Data extract ::

★ ★ ★ ★ ★ ★ ★

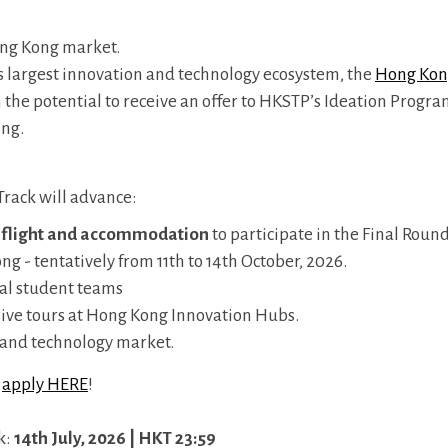
ong Kong market.
largest innovation and technology ecosystem, the
Hong Kon
h the potential to receive an offer to HKSTP’s Ideation Progr
ing.
 Track will advance:
flight and accommodation
to participate in the Final Roun
- tentatively from 11th to 14th October, 2026.
nal student teams
sive tours at Hong Kong Innovation Hubs.
n and technology market.
,
apply HERE
!
k:
14th July, 2026 | HKT 23:59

★ ★ ★ ★ ★ ★ ★

Instruction :: Write out the text read from each of the rows above, keeping every line as it stands, and leave the pictures out of your answer.

Output for this exercise ::
ong Kong market.
largest innovation and technology ecosystem, the
Hong Kon
h the potential to receive an offer to HKSTP’s Ideation Progr
ing.
 Track will advance:
flight and accommodation
to participate in the Final Roun
- tentatively from 11th to 14th October, 2026.
nal student teams
sive tours at Hong Kong Innovation Hubs.
n and technology market.
,
apply HERE
!
k:
14th July, 2026 | HKT 23:59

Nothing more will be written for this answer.